C166    Ambiguous sequence too high
C167    Ambiguous sequence too high
C168    Ambiguous sequence too high

Describe the bug Unclear to me if the flag --prop-n is dealing with the ambiguous bases request as the qc report states 'Ambiguous sequence too high'. I set --prop-n to 80% but still gives same message when I do include --prop-n and when I don't. Additionally, I don't believe most of my data (n =226 out of 251) has that many ambiguous sequences.

johnlees commented 2 years ago

Is this with read data or assemblies?

(I'd also have a look at your k-mer range and plots to make sure they look ok, it seems like you might want to increase the min-k value.)

jennahamlin commented 2 years ago

Yes, these are reads and when I create the database using assemblies, the issue of ambiguous bases goes away, all samples pass QC filters, and the plot fits look okay.

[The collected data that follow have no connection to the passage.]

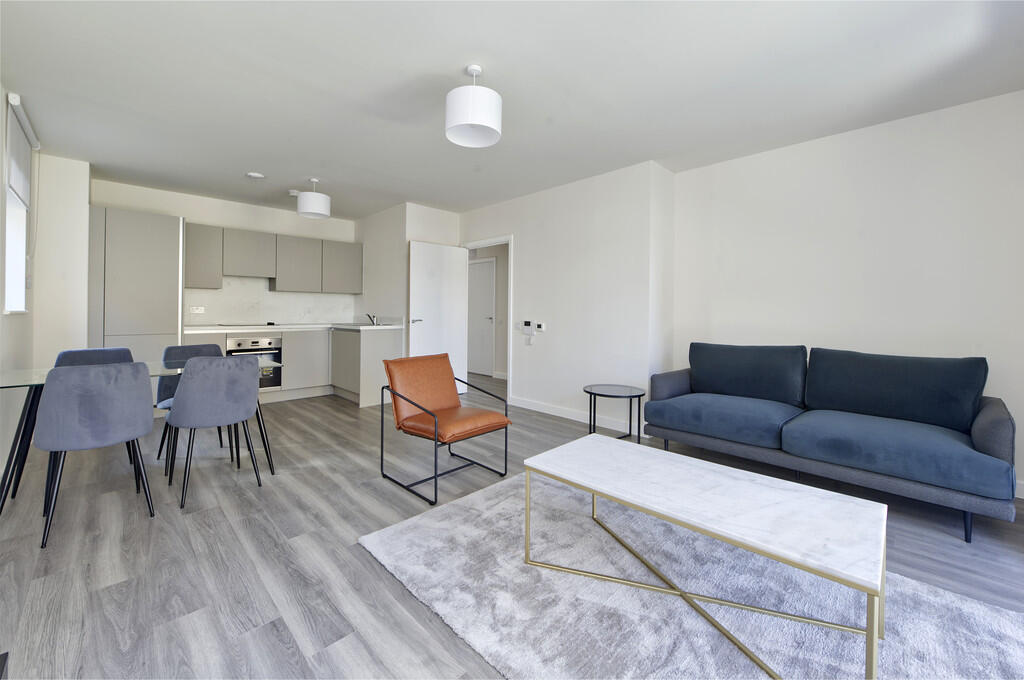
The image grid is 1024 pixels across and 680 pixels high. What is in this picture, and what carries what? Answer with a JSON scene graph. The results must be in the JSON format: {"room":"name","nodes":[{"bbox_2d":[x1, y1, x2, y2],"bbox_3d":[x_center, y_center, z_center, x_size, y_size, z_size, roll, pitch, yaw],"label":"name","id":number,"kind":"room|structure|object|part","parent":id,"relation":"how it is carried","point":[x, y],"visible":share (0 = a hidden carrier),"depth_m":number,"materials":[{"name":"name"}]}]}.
{"room":"living room","nodes":[
{"label":"living room","id":0,"kind":"room"},
{"bbox_2d":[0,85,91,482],"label":"left wall","id":1,"kind":"structure","parent":0,"point":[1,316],"depth_m":3.37,"materials":[{"name":"white paint"}]},
{"bbox_2d":[2,94,32,312],"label":"window","id":2,"kind":"structure","parent":1,"relation":"in","point":[21,246],"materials":[{"name":"white"}]},
{"bbox_2d":[5,91,36,204],"bbox_3d":[-3.633,-1.281,2.950,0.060,0.606,1.023,0,1,-45],"label":"roller blind","id":3,"kind":"object","parent":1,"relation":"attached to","point":[17,183],"visible":0.95,"depth_m":2.87,"materials":[{"name":"white fabric"}]},
{"bbox_2d":[89,178,357,328],"bbox_3d":[-3.494,-0.416,5.219,3.147,2.539,0.143,0,1,-45],"label":"kitchen back wall","id":4,"kind":"structure","parent":0,"point":[195,209],"depth_m":5.00,"materials":[{"name":"white paint"}]},
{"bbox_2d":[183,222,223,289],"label":"cabinet","id":5,"kind":"object","parent":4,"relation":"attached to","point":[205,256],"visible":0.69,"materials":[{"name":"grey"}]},
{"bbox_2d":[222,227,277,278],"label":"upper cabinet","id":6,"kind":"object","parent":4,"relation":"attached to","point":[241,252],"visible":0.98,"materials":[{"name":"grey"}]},
{"bbox_2d":[185,276,356,326],"bbox_3d":[-3.194,-0.436,5.392,2.087,0.611,0.013,0,1,-45],"label":"backsplash","id":7,"kind":"structure","parent":4,"relation":"attached to","point":[215,320],"depth_m":5.27,"materials":[{"name":"white stone"}]},
{"bbox_2d":[189,306,204,313],"bbox_3d":[-3.820,-0.278,4.829,0.139,0.080,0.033,0,1,-45],"label":"wall socket","id":8,"kind":"object","parent":7,"relation":"attached to","point":[197,312],"visible":0.99,"depth_m":4.82,"materials":[{"name":"white plastic"}]},
{"bbox_2d":[183,220,360,294],"bbox_3d":[-3.108,-0.912,5.324,2.142,0.755,0.341,0,1,-45],"label":"upper cabinet","id":9,"kind":"object","parent":4,"relation":"attached to","point":[359,252],"visible":0.92,"depth_m":5.12,"materials":[{"name":"grey wood"}]},
{"bbox_2d":[353,202,461,336],"bbox_3d":[-1.572,-0.391,5.871,0.890,2.526,1.713,0,1,-45],"label":"partition wall","id":10,"kind":"structure","parent":0,"point":[445,215],"depth_m":5.25,"materials":[{"name":"white paint"}]},
{"bbox_2d":[0,372,1022,679],"bbox_3d":[-0.523,1.010,3.626,5.776,0.101,8.432,0,1,-45],"label":"floor","id":11,"kind":"structure","parent":0,"point":[331,415],"depth_m":1.83,"materials":[{"name":"grey wood"}]},
{"bbox_2d":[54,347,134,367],"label":"dining chair","id":12,"kind":"object","parent":11,"relation":"on","point":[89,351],"visible":0.18,"depth_m":2.85,"materials":[{"name":"fabric"}]},
{"bbox_2d":[38,359,156,549],"bbox_3d":[-2.172,0.554,2.108,0.458,0.841,0.530,0,1,-45],"label":"dining chair","id":13,"kind":"object","parent":11,"relation":"on","point":[133,393],"visible":1,"depth_m":1.94,"materials":[{"name":"grey fabric"}]},
{"bbox_2d":[87,205,184,380],"bbox_3d":[-3.984,-0.186,4.225,0.710,2.118,0.630,0,1,-45],"label":"tall cabinet","id":14,"kind":"object","parent":11,"relation":"on","point":[157,260],"visible":0.61,"depth_m":3.99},
{"bbox_2d":[0,358,279,514],"bbox_3d":[-2.286,0.590,2.541,1.295,0.738,0.788,0,1,-45],"label":"dining table","id":15,"kind":"object","parent":11,"relation":"on","point":[21,373],"visible":0.47,"depth_m":2.19,"materials":[{"name":"clear glass"}]},
{"bbox_2d":[155,341,221,459],"bbox_3d":[-2.425,0.520,3.064,0.470,0.845,0.516,0,1,-45],"label":"dining chair","id":16,"kind":"object","parent":11,"relation":"on","point":[191,349],"visible":0.33,"depth_m":3.04,"materials":[{"name":"fabric"}]},
{"bbox_2d":[165,353,262,510],"bbox_3d":[-1.853,0.543,2.494,0.471,0.841,0.527,0,1,-45],"label":"dining chair","id":17,"kind":"object","parent":11,"relation":"on","point":[193,381],"visible":1,"depth_m":2.32,"materials":[{"name":"grey fabric"}]},
{"bbox_2d":[184,326,401,407],"bbox_3d":[-2.662,0.363,4.900,2.116,0.967,1.529,0,1,-45],"label":"base cabinet","id":18,"kind":"object","parent":11,"relation":"on","point":[383,341],"visible":0.42,"depth_m":5.01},
{"bbox_2d":[225,334,282,387],"bbox_3d":[-3.236,0.359,4.944,0.574,0.626,0.606,0,1,-45],"label":"oven","id":19,"kind":"object","parent":18,"relation":"in","point":[277,383],"visible":0.52,"depth_m":4.81,"materials":[{"name":"silver metal"}]},
{"bbox_2d":[184,323,406,332],"bbox_3d":[-2.737,-0.050,5.113,2.433,0.046,0.961,0,1,-45],"label":"countertop","id":20,"kind":"structure","parent":18,"relation":"on","point":[193,328],"depth_m":4.82,"materials":[{"name":"white stone"}]},
{"bbox_2d":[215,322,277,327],"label":"cooktop","id":21,"kind":"object","parent":20,"relation":"in","point":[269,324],"visible":0.98,"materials":[{"name":"black glass"}]},
{"bbox_2d":[335,322,385,327],"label":"sink","id":22,"kind":"object","parent":20,"relation":"in","point":[361,326],"visible":0.64,"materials":[{"name":"metal"}]},
{"bbox_2d":[365,313,376,325],"bbox_3d":[-1.919,-0.189,5.401,0.140,0.160,0.149,0,1,-45],"label":"tap","id":23,"kind":"object","parent":20,"relation":"on","point":[369,316],"visible":1,"depth_m":5.41,"materials":[{"name":"silver metal"}]},
{"bbox_2d":[378,354,510,504],"bbox_3d":[-0.461,0.568,2.678,0.618,0.806,0.691,0,1,-45],"label":"orange armchair","id":24,"kind":"object","parent":11,"relation":"on","point":[413,403],"visible":0.99,"depth_m":2.67,"materials":[{"name":"leather"}]},
{"bbox_2d":[583,383,646,442],"bbox_3d":[0.857,0.714,3.346,0.504,0.481,0.506,0,1,-45],"label":"side table","id":25,"kind":"object","parent":11,"relation":"on","point":[640,395],"visible":0.92,"depth_m":3.30,"materials":[{"name":"black metal"}]},
{"bbox_2d":[364,469,1022,679],"bbox_3d":[0.650,1.003,1.604,1.577,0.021,2.333,0,1,-45],"label":"rug","id":26,"kind":"object","parent":11,"relation":"on","point":[389,532],"visible":0.8,"depth_m":1.45,"materials":[{"name":"grey carpet"}]},
{"bbox_2d":[525,435,884,679],"bbox_3d":[0.665,0.791,1.596,0.576,0.400,1.192,0,1,-45],"label":"coffee table","id":27,"kind":"object","parent":26,"relation":"on","point":[592,437],"visible":0.99,"depth_m":1.39,"materials":[{"name":"white stone"}]},
{"bbox_2d":[641,342,1018,541],"bbox_3d":[1.975,0.546,2.771,0.914,0.889,1.906,0,1,-45],"label":"sofa","id":28,"kind":"object","parent":11,"relation":"on","point":[992,413],"visible":0.99,"depth_m":2.44,"materials":[{"name":"blue fabric"}]},
{"bbox_2d":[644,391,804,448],"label":"sofa seat cushion","id":29,"kind":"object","parent":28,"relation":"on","point":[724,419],"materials":[{"name":"blue fabric"}]},
{"bbox_2d":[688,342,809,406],"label":"sofa cushion","id":30,"kind":"object","parent":28,"relation":"on","point":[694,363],"visible":0.99,"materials":[{"name":"blue fabric"}]},
{"bbox_2d":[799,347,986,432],"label":"sofa cushion","id":31,"kind":"object","parent":28,"relation":"on","point":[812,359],"visible":0.97,"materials":[{"name":"blue fabric"}]},
{"bbox_2d":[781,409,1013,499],"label":"sofa seat cushion","id":32,"kind":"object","parent":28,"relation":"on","point":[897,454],"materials":[{"name":"blue fabric"}]},
{"bbox_2d":[1,0,1023,219],"bbox_3d":[-0.539,-1.604,3.607,5.398,0.102,8.430,0,1,-45],"label":"ceiling","id":33,"kind":"structure","parent":0,"point":[437,60],"depth_m":2.43,"materials":[{"name":"white paint"}]},
{"bbox_2d":[246,171,264,178],"bbox_3d":[-2.626,-1.605,4.076,0.151,0.033,0.150,0,1,-45],"label":"smoke detector","id":34,"kind":"object","parent":33,"relation":"attached to","point":[257,175],"visible":0.99,"depth_m":4.04,"materials":[{"name":"white"}]},
{"bbox_2d":[288,189,300,196],"bbox_3d":[-2.515,-1.614,4.608,0.131,0.038,0.131,0,1,-45],"label":"smoke detector","id":35,"kind":"object","parent":33,"relation":"attached to","point":[293,193],"visible":0.97,"depth_m":4.57,"materials":[{"name":"white"}]},
{"bbox_2d":[296,178,330,218],"bbox_3d":[-2.089,-1.433,4.201,0.322,0.377,0.320,0,1,-45],"label":"pendant lamp","id":36,"kind":"object","parent":33,"relation":"hanging from","point":[309,207],"visible":1,"depth_m":4.10,"materials":[{"name":"white fabric"}]},
{"bbox_2d":[445,64,501,147],"bbox_3d":[-0.225,-1.347,2.332,0.327,0.385,0.325,0,1,-45],"label":"pendant lamp","id":37,"kind":"object","parent":33,"relation":"hanging from","point":[487,121],"visible":0.99,"depth_m":2.24,"materials":[{"name":"white fabric"}]},
{"bbox_2d":[458,160,673,432],"bbox_3d":[0.268,-0.349,4.696,0.133,2.532,2.962,0,1,-45],"label":"door wall","id":38,"kind":"structure","parent":0,"point":[616,256],"depth_m":4.10,"materials":[{"name":"white paint"}]},
{"bbox_2d":[460,235,512,397],"bbox_3d":[-0.328,-0.168,5.259,0.141,2.105,0.983,0,1,-45],"label":"door frame","id":39,"kind":"structure","parent":38,"relation":"in","point":[509,238],"depth_m":4.93,"materials":[{"name":"white paint"}]},
{"bbox_2d":[406,240,468,391],"bbox_3d":[-0.955,-0.149,5.187,0.863,2.009,0.142,0,1,-45],"label":"door","id":40,"kind":"structure","parent":39,"relation":"attached to","point":[431,328],"depth_m":5.16,"materials":[{"name":"white paint"}]},
{"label":"door handle","id":41,"kind":"part","parent":40,"relation":"part of","materials":[{"name":"silver metal"}]},
{"bbox_2d":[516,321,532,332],"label":"thermostat","id":42,"kind":"object","parent":38,"relation":"attached to","point":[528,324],"visible":0.99,"depth_m":4.63,"materials":[{"name":"white plastic"}]},
{"bbox_2d":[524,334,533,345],"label":"light switch","id":43,"kind":"object","parent":38,"relation":"attached to","point":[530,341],"visible":0.99,"depth_m":4.64,"materials":[{"name":"white plastic"}]},
{"bbox_2d":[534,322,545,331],"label":"thermostat","id":44,"kind":"object","parent":38,"relation":"attached to","point":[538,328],"visible":0.99,"depth_m":4.51,"materials":[{"name":"white plastic"}]},
{"bbox_2d":[508,396,649,435],"bbox_3d":[0.609,0.866,4.284,0.014,0.103,1.861,0,1,-45],"label":"baseboard","id":45,"kind":"structure","parent":38,"relation":"attached to","point":[552,413],"depth_m":4.19,"materials":[{"name":"white paint"}]},
{"bbox_2d":[670,90,1023,495],"bbox_3d":[2.656,-0.280,3.040,0.149,2.523,2.925,0,1,-45],"label":"right wall","id":46,"kind":"structure","parent":0,"point":[908,127],"depth_m":2.93,"materials":[{"name":"white paint"}]},
{"bbox_2d":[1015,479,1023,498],"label":"baseboard","id":47,"kind":"structure","parent":46,"relation":"attached to","point":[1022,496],"depth_m":2.43,"materials":[{"name":"white paint"}]},
{"label":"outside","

I still find it odd that so many samples would be pruned if I had used read data.

Thank you

johnlees commented 2 years ago

Seems like we probably have some issue counting Ns in reads, I wonder if it might be that we're dividing by expected sequence length rather than total bases in the reads. I'll look into it

johnlees commented 2 years ago

Indeed, the denominator in this check is wrong for reads. sketchlib v2.0.1 & poppunk 2.5.0 onwards will save whether a sample was reads to the database, and if so the --prop-n cutoff will not be used.

For lower versions, the fix is to set --prop-n to a very large value, or turn the QC off.